Sagt mal, kann mir jemand erklären, wie ich in dieses Bild Engelsfügel einfügen oder selbst reinzeichnen könnte! Man kann doch auch Feuer selbst realistisch gestalten hab ich in den Tutorials gesehen, also geht das vielleicht auch mit Flügeln!?

Dankeschön schonmal im Voraus!
Lieber Gruß, Katharina


----------



## Leola13 (6. Februar 2007)

Hai,

über die Google Bildersuche habe ich keine "vernünftigen" Flügel gefunden. (siehe Anhang)

.... aber bei deviantart.com (Resources - Tutorials - Photoshop und dann nach angel gesucht) hab ich die Tuts gefunden. Das sollte dir eigentlich helfen.

Ciao Stefan


----------



## Michael Aringer (6. Februar 2007)

Hallo,

selbst zeichnen ist zwar eine Option, jedoch nicht ganz einfach. Einfacher ist es sicherlich, die Flügel aus einem anderen Foto zu verwenden. Dazu müssen es ursprünglich nicht einmal "Engelsflügel" sein, wie wäre es zum Beispiel mit den Flügeln eines Schwans?

Servus, Michael


----------



## Katha_87 (7. Februar 2007)

Hey ihr beiden!

Vielen Dank für eure Anregungen! Habe mir auch gleich mal ein paar Schwanenflügel im Netz gesucht! Mal schaun, welche ich nun am Besten verwende! also, Dankeschön! 
Aber eine Frage hätte ich da noch. Und zwar, wie ich diese flügel dann am besten zum leuchten bringen?! Also eben so, dass sie gut in das Bild passen!!

Mfg,
Katharina


----------



## Michael Aringer (8. Februar 2007)

Hallo,

sind die Flügel erst einmal ausgeschnitten, kann man ein äußeres Leuchten schnell einfügen. Einfach doppelt auf den Layer mit den Flügeln klicken um den Layer Style zu ändern. Hier aktivierst du einfach das Leuchten und gibst dessen Werte ein.

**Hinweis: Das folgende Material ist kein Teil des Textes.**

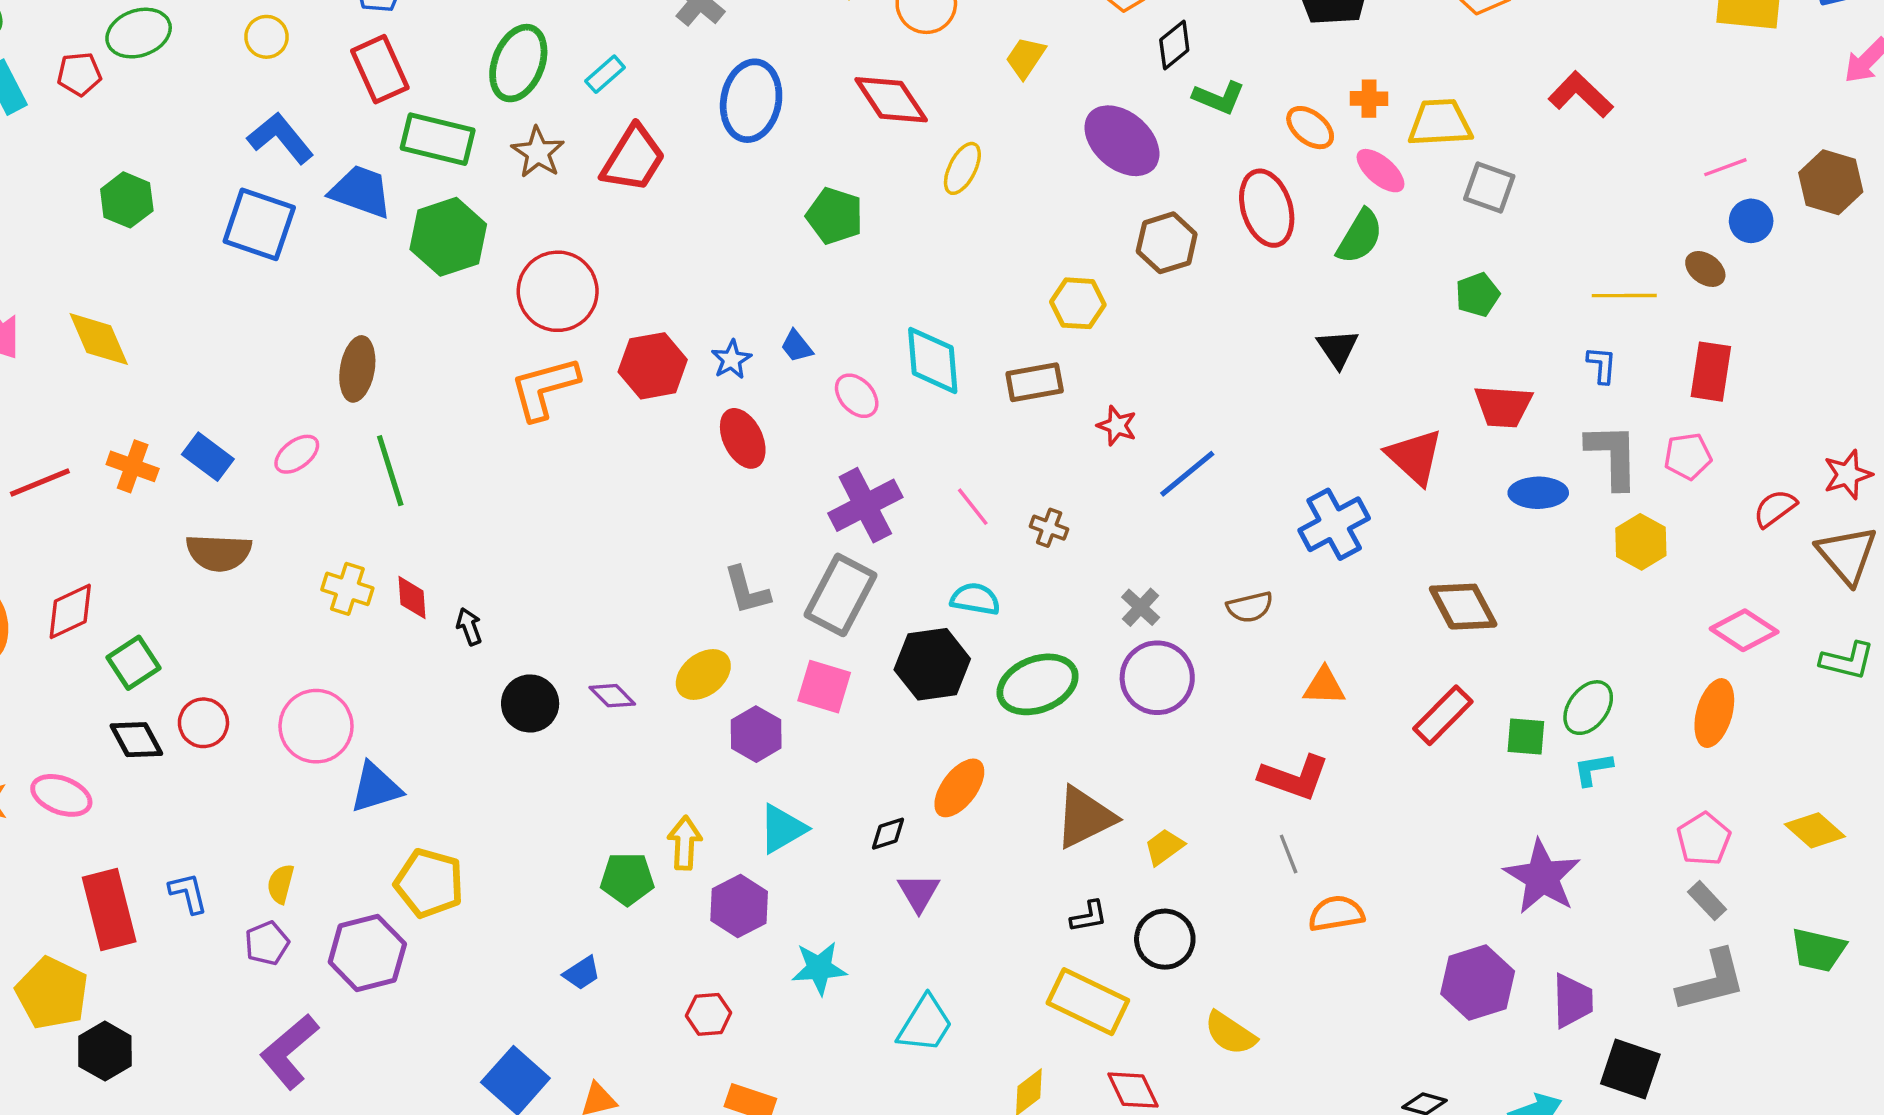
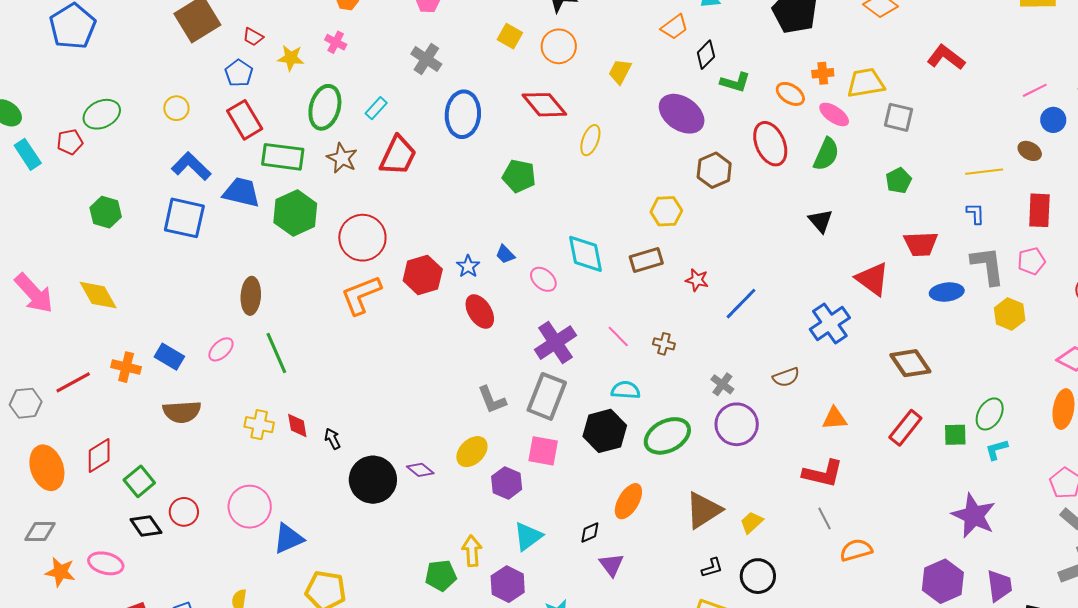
black circle: (530, 703) -> (373, 480), size x1.4

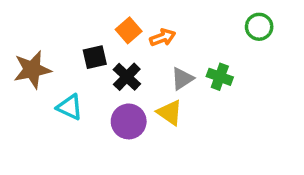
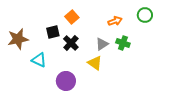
orange arrow: (163, 37) -> (115, 21), moved
purple circle: (129, 121) -> (66, 81), moved

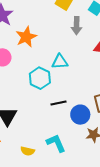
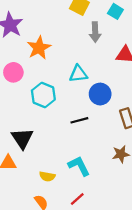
cyan hexagon: (40, 78) -> (43, 95), moved
blue circle: (80, 115) -> (100, 94), moved

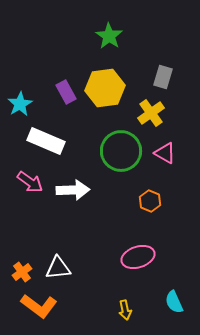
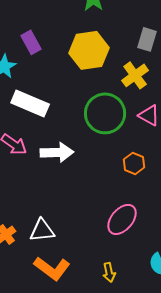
purple rectangle: (66, 92) -> (31, 42), moved
pink ellipse: (138, 257) -> (122, 219), turned -32
orange L-shape: (39, 306) -> (52, 268), moved

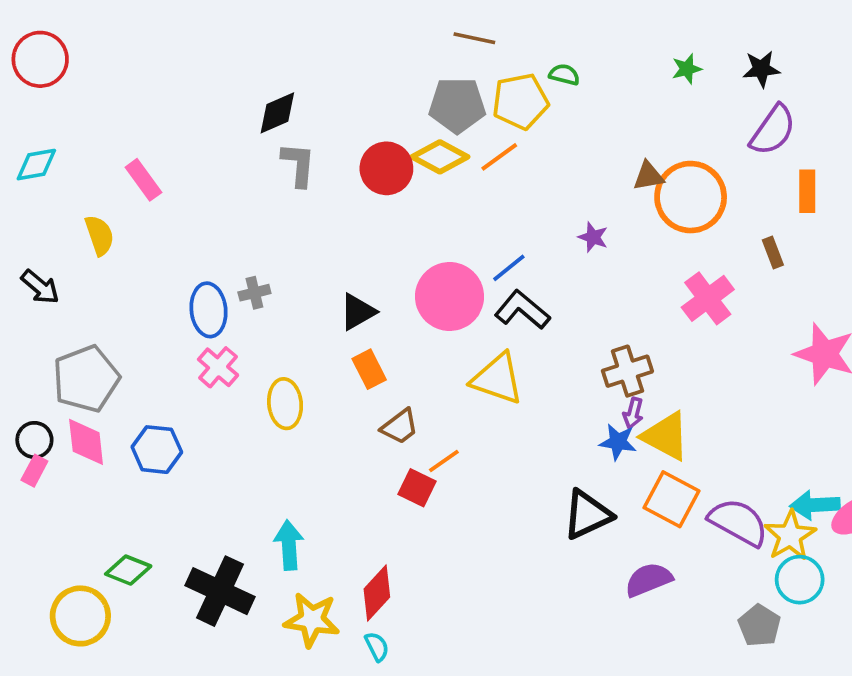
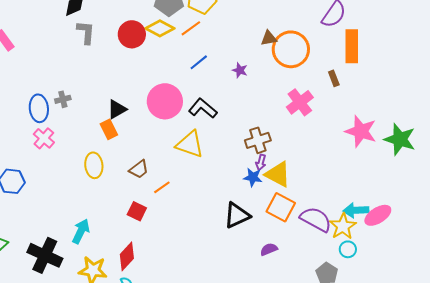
orange rectangle: (807, 191) -> (352, 46), size x1.5
blue line: (509, 268) -> (199, 62), moved
orange rectangle: (369, 369) -> (109, 129), moved
yellow ellipse: (285, 404) -> (94, 165), moved
red square: (417, 488) -> (137, 211), moved
cyan arrow: (289, 545) -> (81, 231), turned 30
purple semicircle: (649, 580) -> (269, 249), size x0.7
cyan circle: (800, 580) -> (348, 249), size x0.7

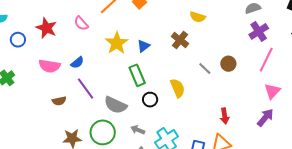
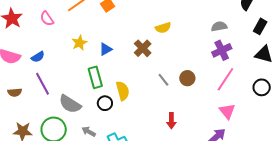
yellow semicircle: (198, 17) -> (163, 28), turned -42
yellow star: (117, 43) -> (79, 43), size x0.7
yellow semicircle: (178, 88) -> (123, 91), moved
pink triangle: (272, 91) -> (227, 111), turned -30
red arrow: (225, 116) -> (171, 121), moved

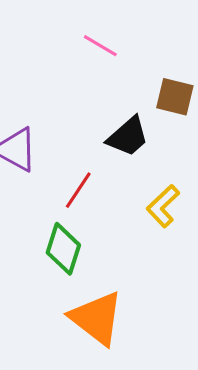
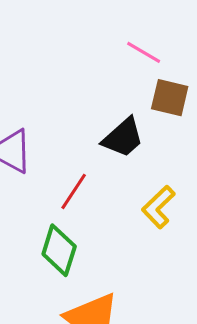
pink line: (100, 46) -> (144, 52), moved

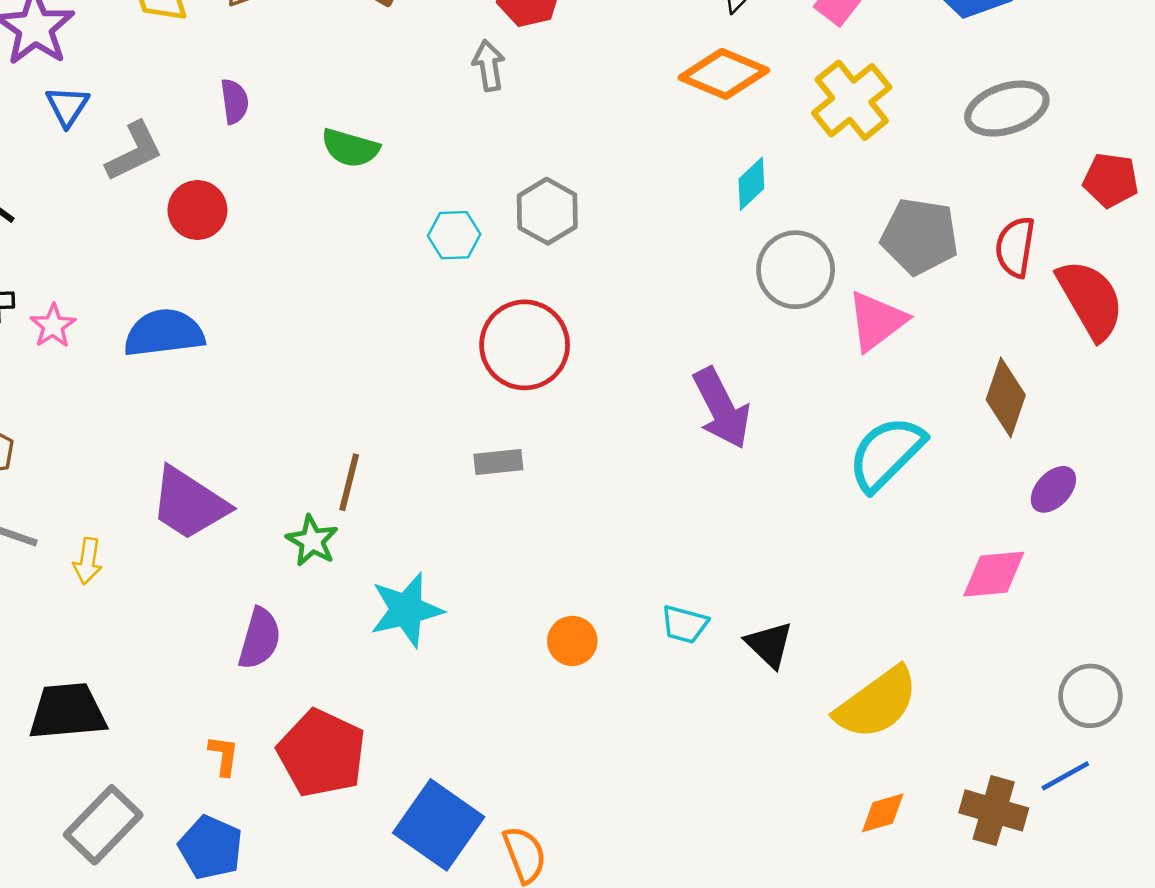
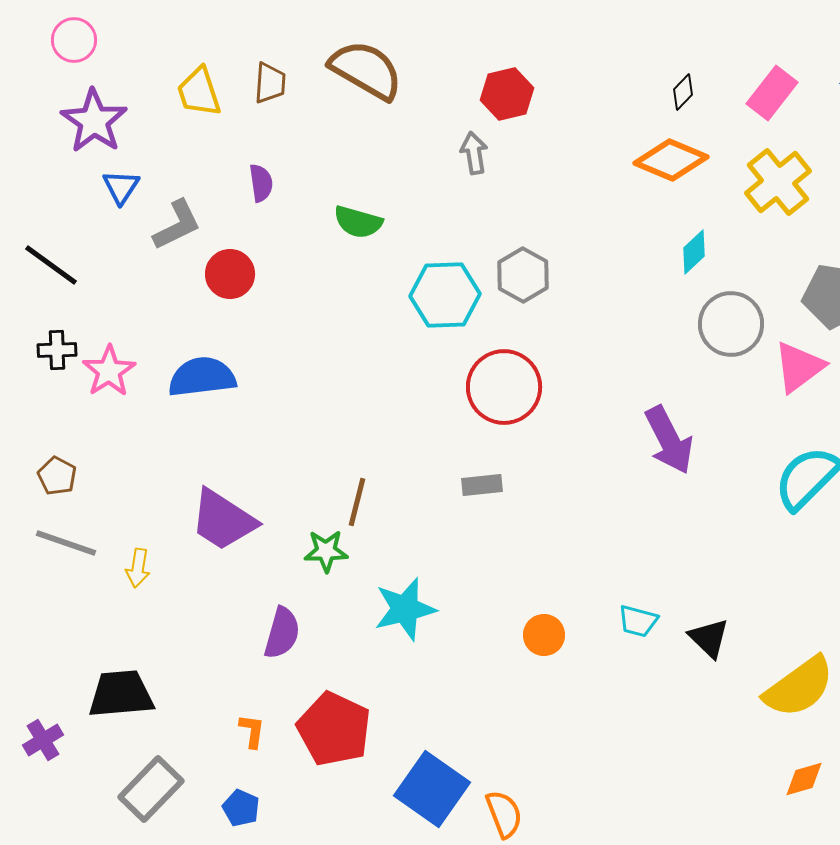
cyan hexagon: (454, 235) -> (445, 295), size x1.6
pink star: (53, 326) -> (109, 371), size x1.4
green star: (312, 541) -> (326, 551), turned -30
blue pentagon: (211, 847) -> (241, 808), size x0.7

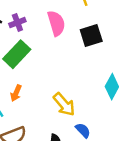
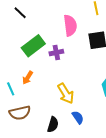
purple cross: (17, 23) -> (56, 53), moved

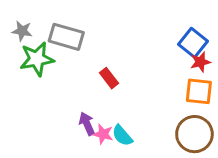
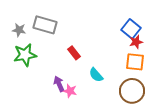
gray star: (22, 31) -> (19, 30), moved
green star: (37, 59) -> (25, 55), moved
cyan semicircle: (122, 136) -> (96, 75), moved

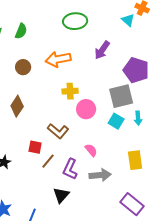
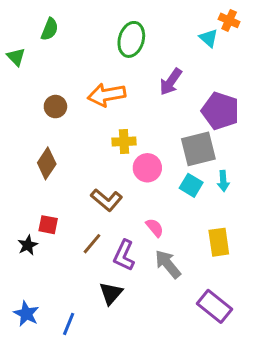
green ellipse: (75, 21) -> (131, 39), turned -70
green semicircle: (21, 31) -> (50, 29), moved
red square: (35, 147) -> (48, 225), moved
gray arrow: (100, 175) -> (168, 264), turned -125

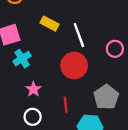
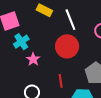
pink star: (33, 89) -> (33, 59), moved

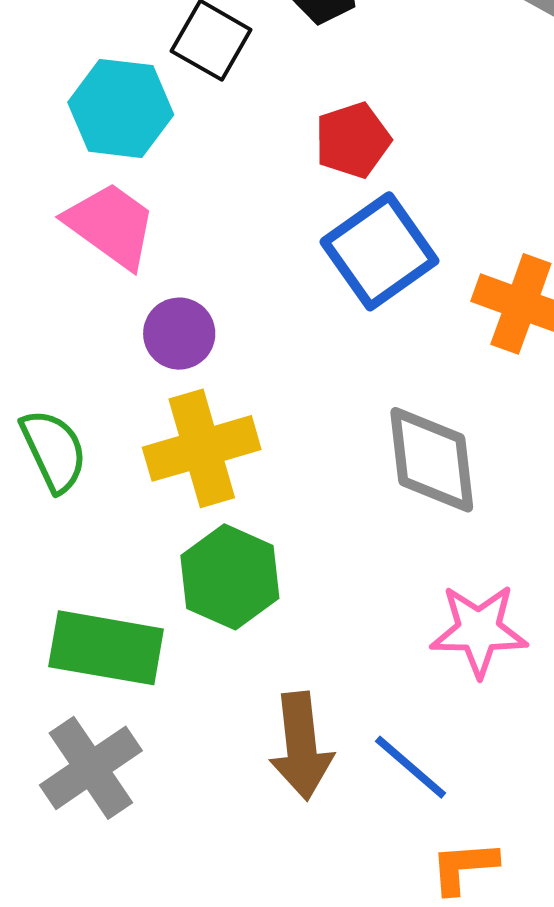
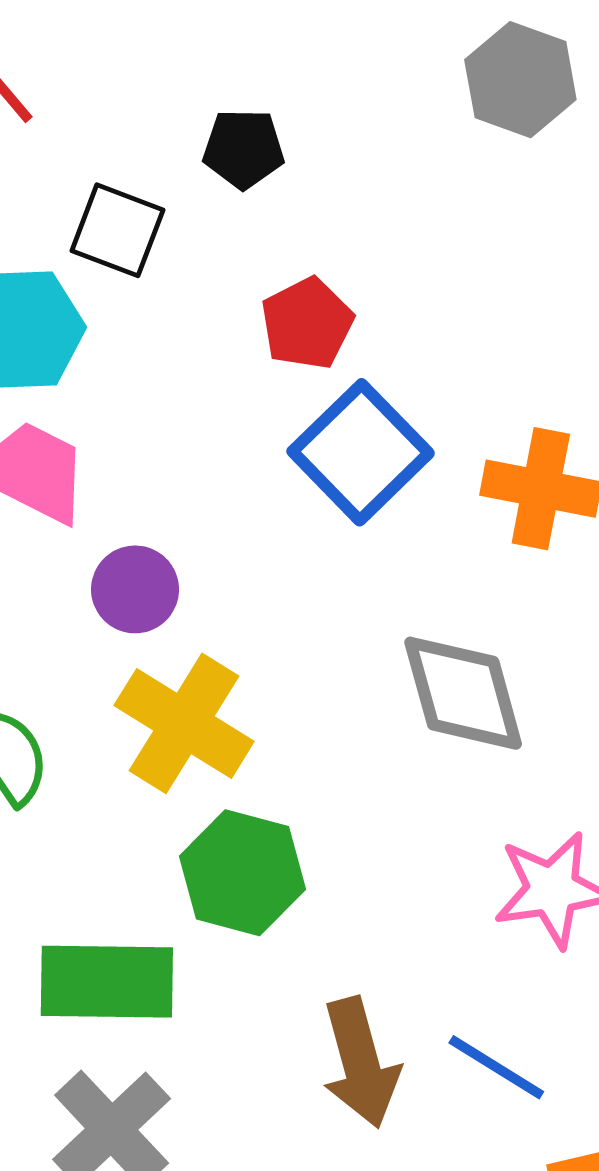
yellow cross: (202, 448) -> (184, 723), turned -33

eine weitere Methode wäre, den Flügel-Layer zu verdoppeln, einen Gaussschen Blur-Effekt auf den neu entstandenen Layer anzuwenden und den Layer durchsichtig zu machen. Das sollte, wenn man es nicht übertreibt einen schön verträumten Effekt ergeben.

Servus, Michael


----------



## LookAndSee (8. Februar 2007)

@ Katha_87,

du könntest auch nach FederBrushes suchen, bei DevianArt oder so.
Könnte ich mir gut vorstellen, auch daß da was passendes dabei ist.
http://www.deviantart.com/view/8737867/
Ich hatte noch ein anderes Set, finde aber den Link nicht mehr.
lg > LookAndSee


----------



## Michael Aringer (28. Februar 2007)

Hallo,

weil der Name Deviantart gefallen ist, hier ein Link:

http://adaae-stock.deviantart.com/gallery/

Hier sollten einige Flügel zu finden sein.

Servus, Michael


----------